The evening game drive is a little anti-climatic after the morning's excitement.
It is a good afternoon for birds, however, particularly kori bustards. These are the heaviest flying birds and we often see them on our game drives as they strut across open areas. M has very much wanted a picture of one in flight. Today one cooperates.
I also finally get a photo I have been particularly seeking: A pronking springbok.
These small antelope break into a series of stiff-legged leaps high into the air (called pronking) when fleeing a predator, however, young springbok will apparently engage in pronking simply for fun. We have seen a number of them do just this, but I have been unable to capture it on film - until now.
The springbok are followed by a secretary bird. These large birds look a bit like a cross between an eagle and some type of crane. Earlier in the day we had spotted a pair of them and now we get to see one break into flight after a very long sprint across the sand.

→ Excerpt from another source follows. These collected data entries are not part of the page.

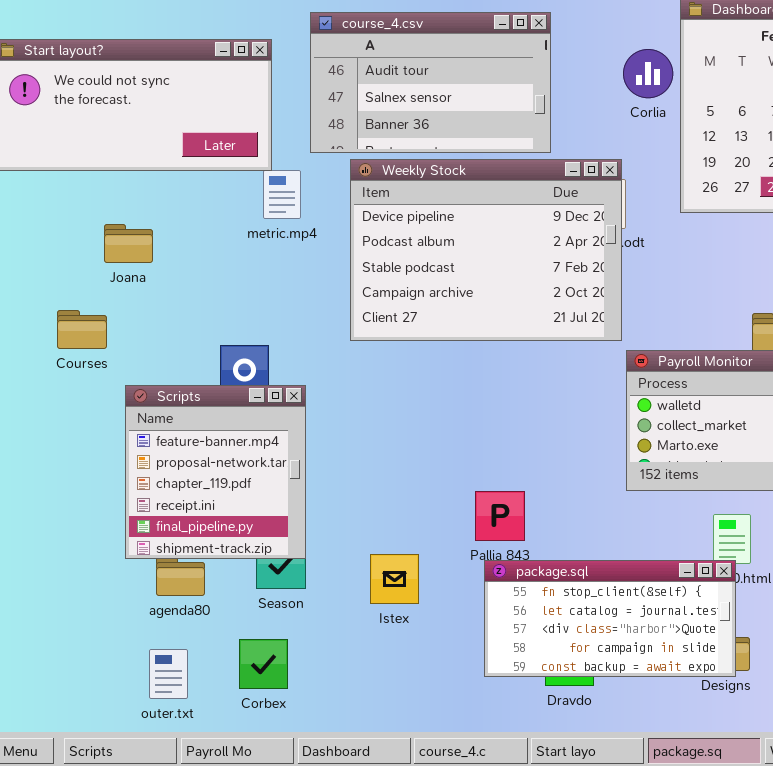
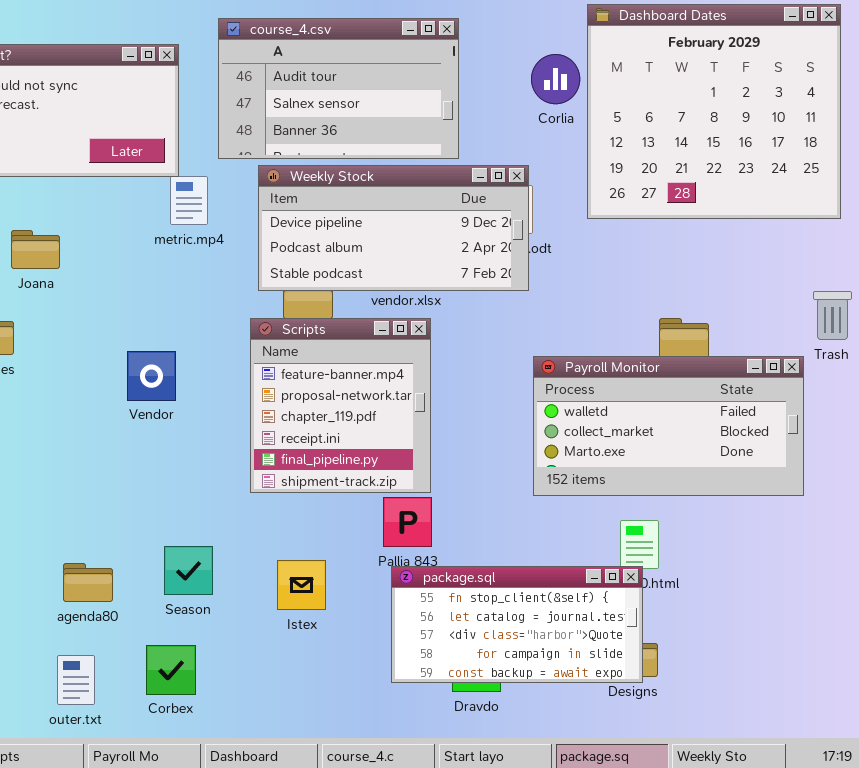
Weekly Stock: [350,159,622,341] -> [258,165,529,291], resized
Scripts: [125,385,306,559] -> [250,318,431,493], moved

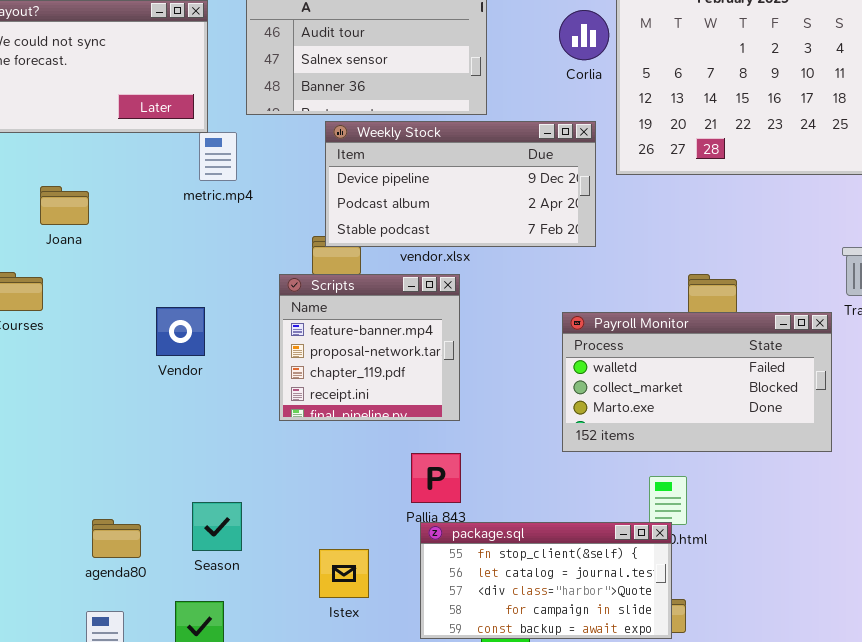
Weekly Stock: [258,165,529,291] -> [325,121,596,247], moved
Scripts: [250,318,431,493] -> [279,274,460,421], resized
Istex: [277,560,326,610] -> [319,549,369,598], moved

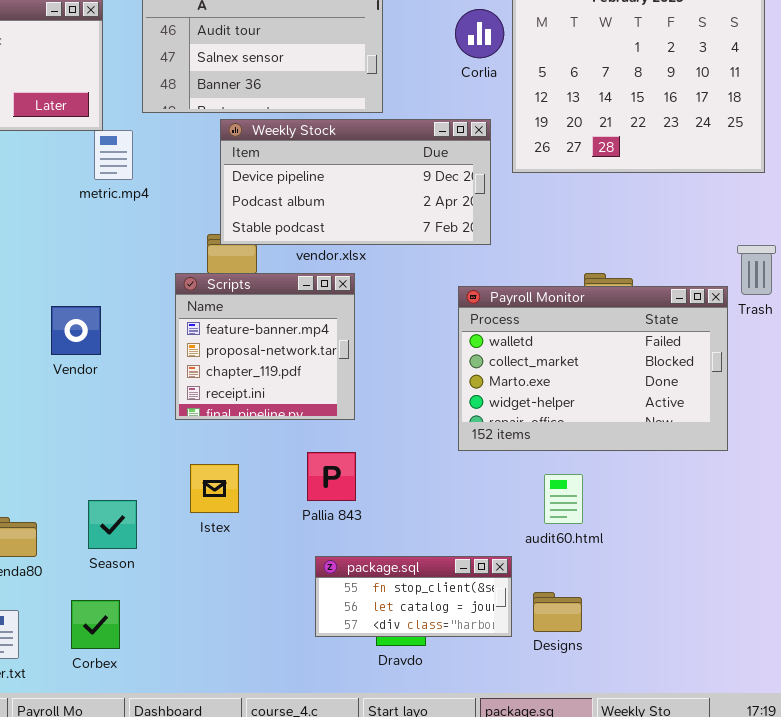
Payroll Monitor: [562,312,832,452] -> [458,286,728,451], resized
package.sql: [420,522,672,639] -> [315,556,512,637], resized
Istex: [319,549,369,598] -> [190,464,239,513], moved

The number of birds here - and particularly the number of large birds - has been a surprise. Besides the korhaans and guineafowl, the kori bustards and secretary birds, and, of course, the ostriches, we regularly see large silver-grey pale chanting goshawks keeping watch from the top of the thorny bushes. There are other, smaller, birds too, but the number of number of large birds in this harsh land is amazing.
We take a round of sunset pictures and then, as we hurry back in the dark, we again get glimpses of the Kalahari's nocturnal life, including glittering eyes that probably belong to the wildcat we had seen in the morning.
Back in camp I notice that the neighborhood jackals that kept watch so intently on our first night have moved on and - aside from what I assume to be barking geckos calling from the entrances of their burrows - the night is still and peaceful.
The moon is bright, making it hard to take in the full extent of the sky and the constellations that dance across it in an unfamiliar jumble.